PROBLEM TO WORK ON:
Rewrite the records below, substituting "taxon name" for every "scientific name" and keeping everything else the same. Could you leave out the pictures?

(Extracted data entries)
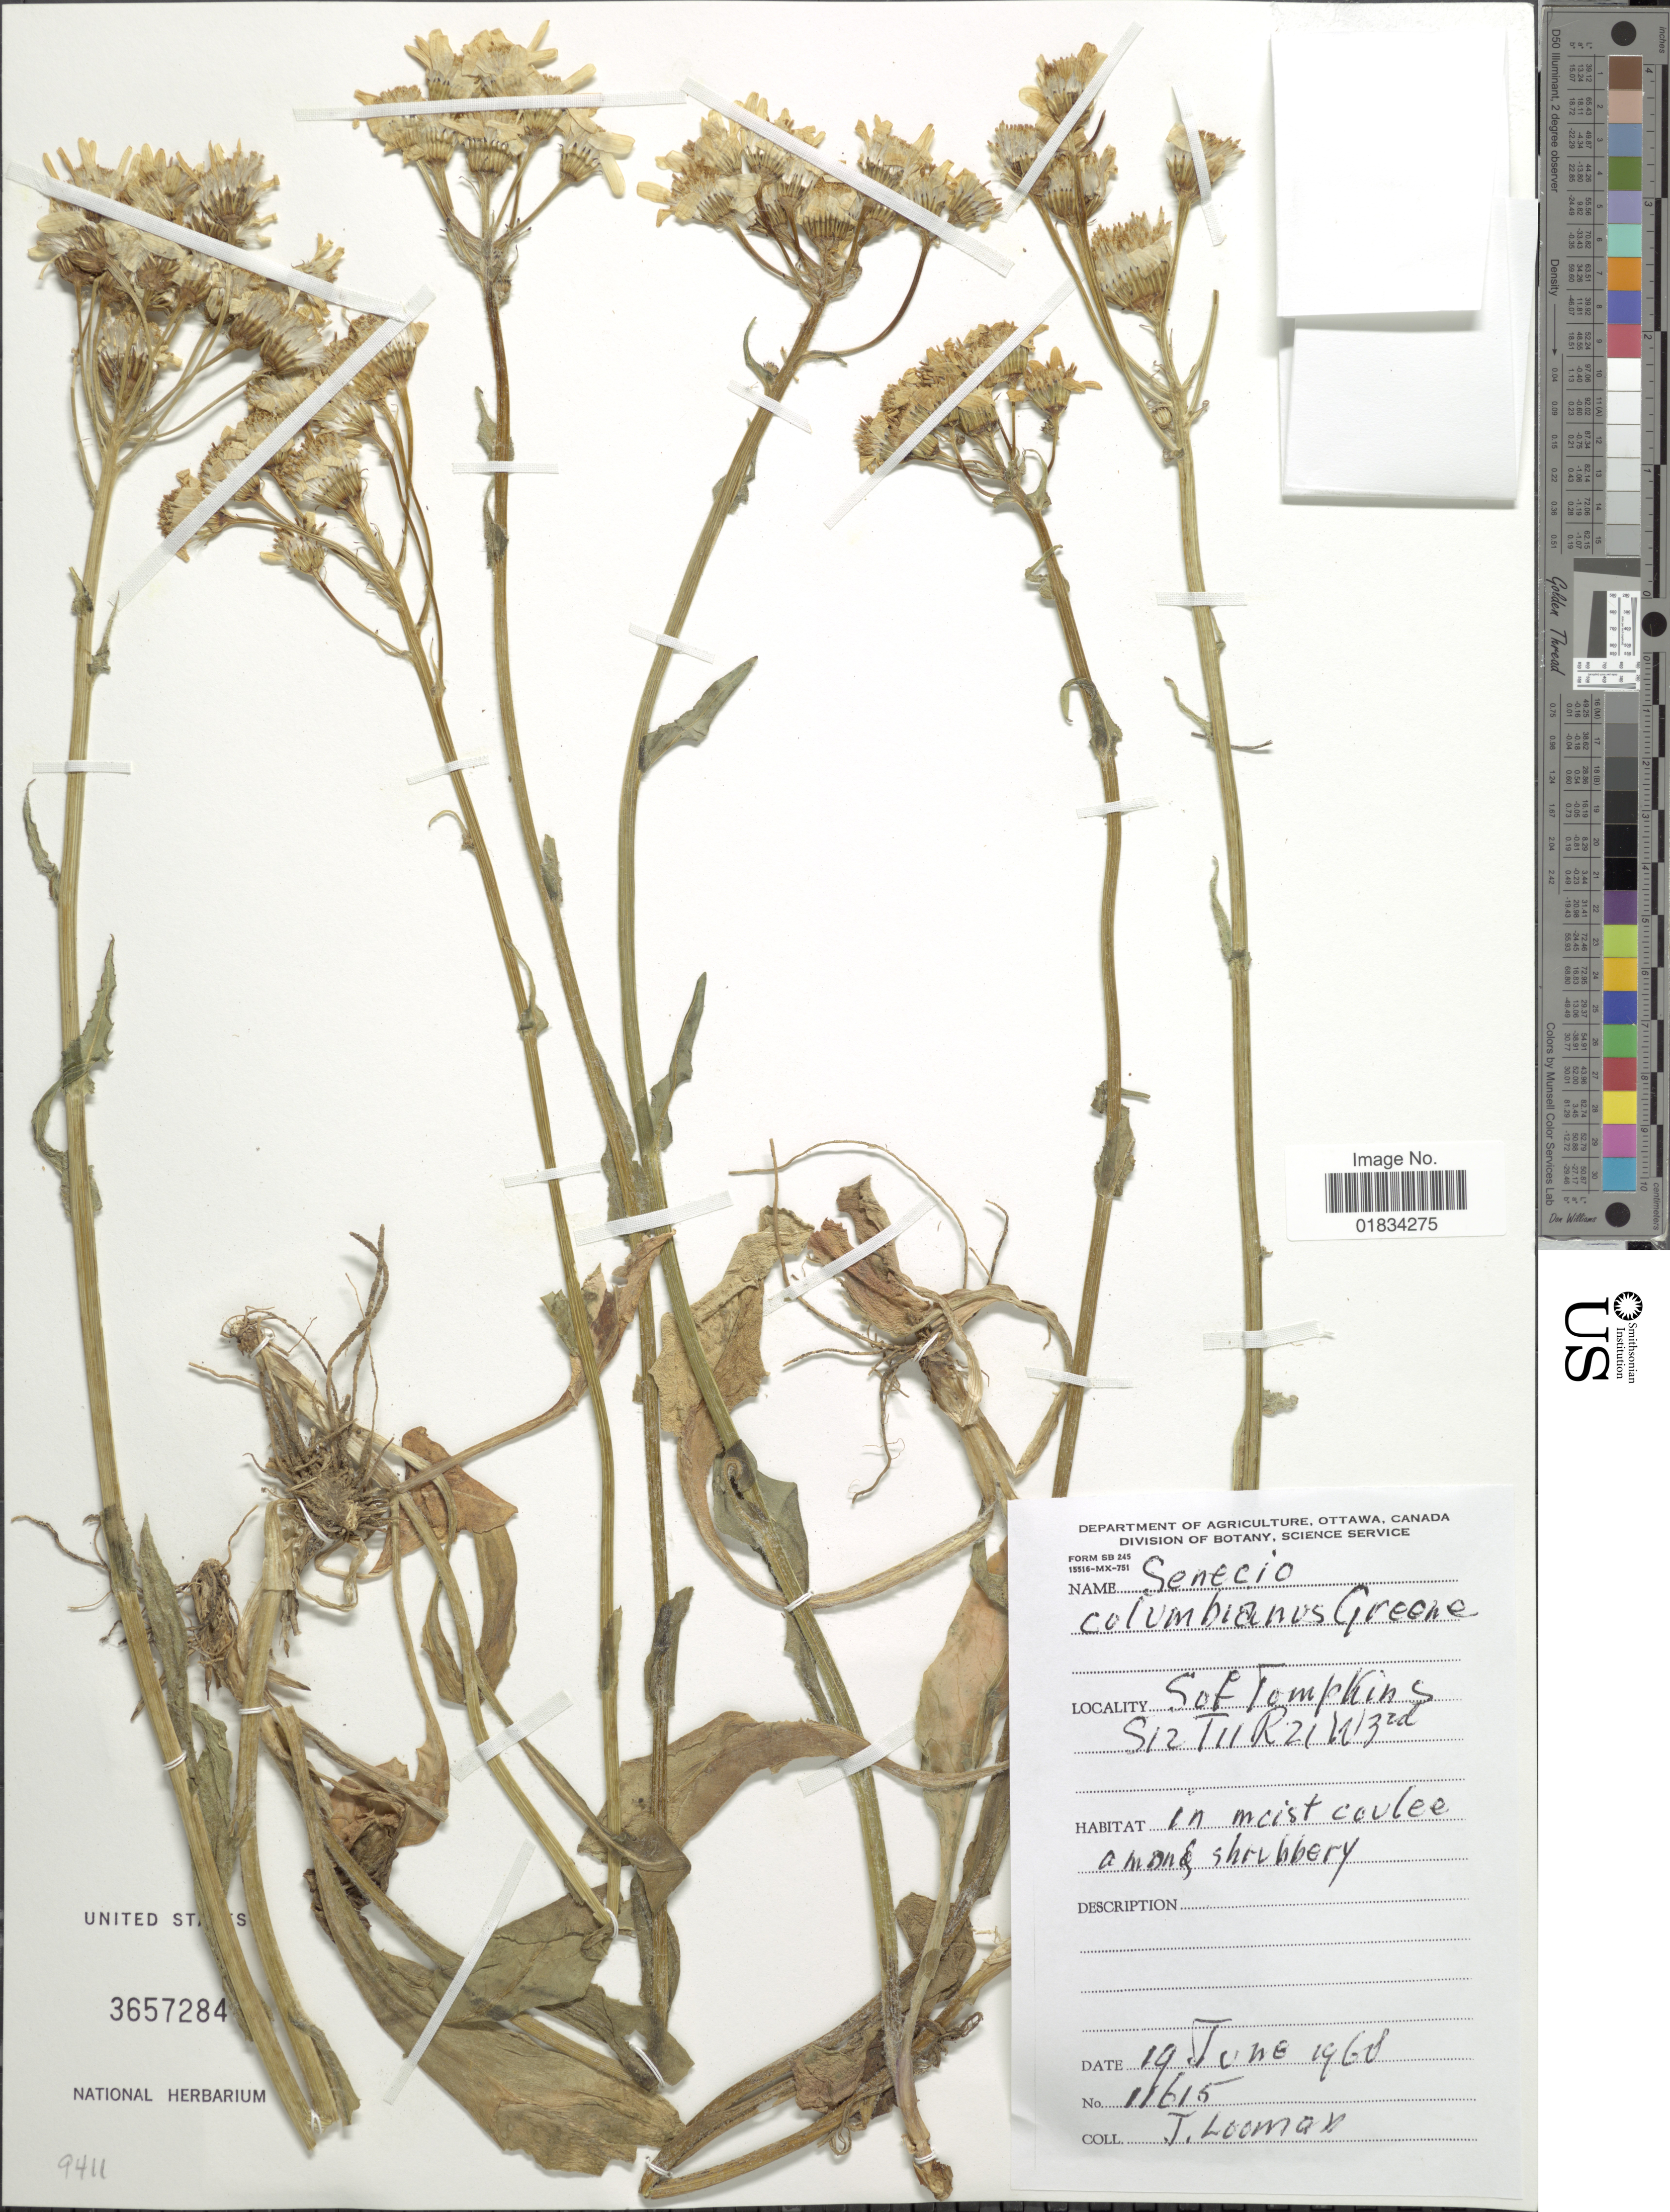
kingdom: Plantae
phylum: Tracheophyta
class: Magnoliopsida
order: Asterales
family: Asteraceae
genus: Senecio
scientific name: Senecio integerrimus var. exaltatus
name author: (Nutt.) Cronq.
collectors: J. Looman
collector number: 11615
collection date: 1968-06-19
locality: Sof Tompkins S12 T11 R21 W3rd [interpreted]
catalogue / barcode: US 3657284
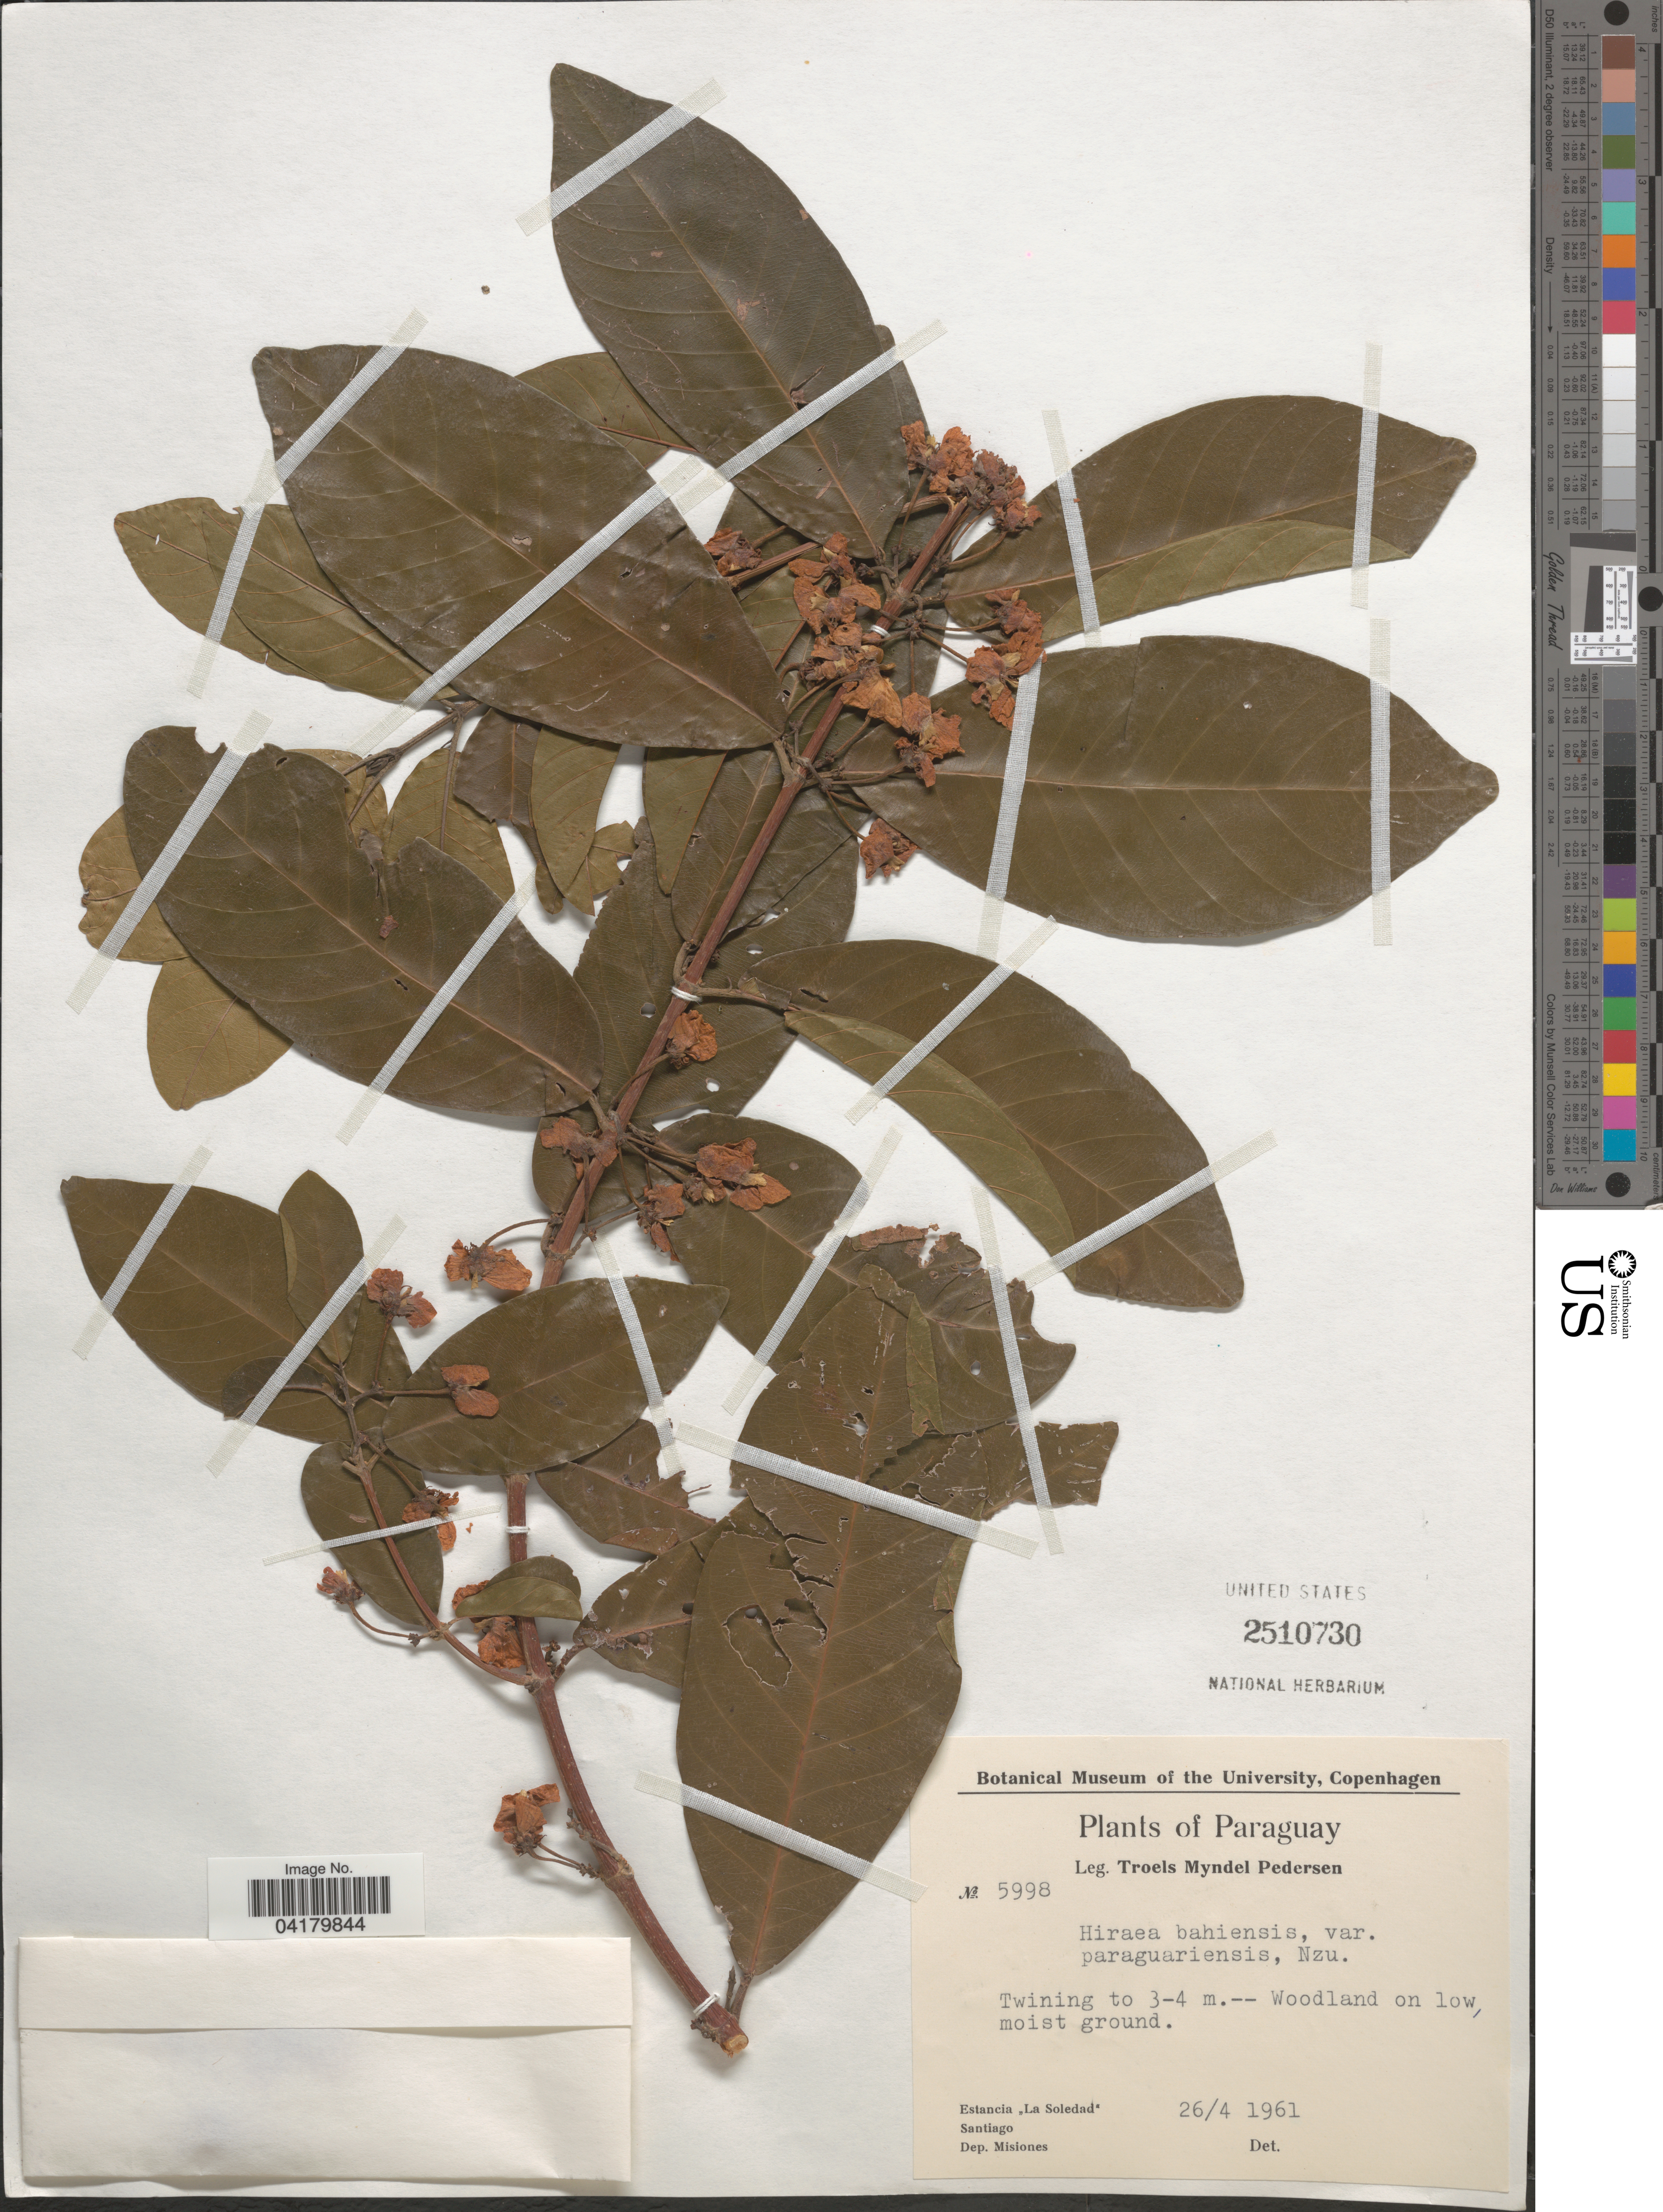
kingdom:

TASK OUTPUT:
kingdom: Plantae
phylum: Tracheophyta
class: Magnoliopsida
order: Asterales
family: Asteraceae
genus: Senecio
taxon name: Senecio integerrimus var. exaltatus
name author: (Nutt.) Cronq.
collectors: J. Looman
collector number: 11615
collection date: 1968-06-19
locality: Sof Tompkins S12 T11 R21 W3rd [interpreted]
catalogue / barcode: US 3657284
kingdom:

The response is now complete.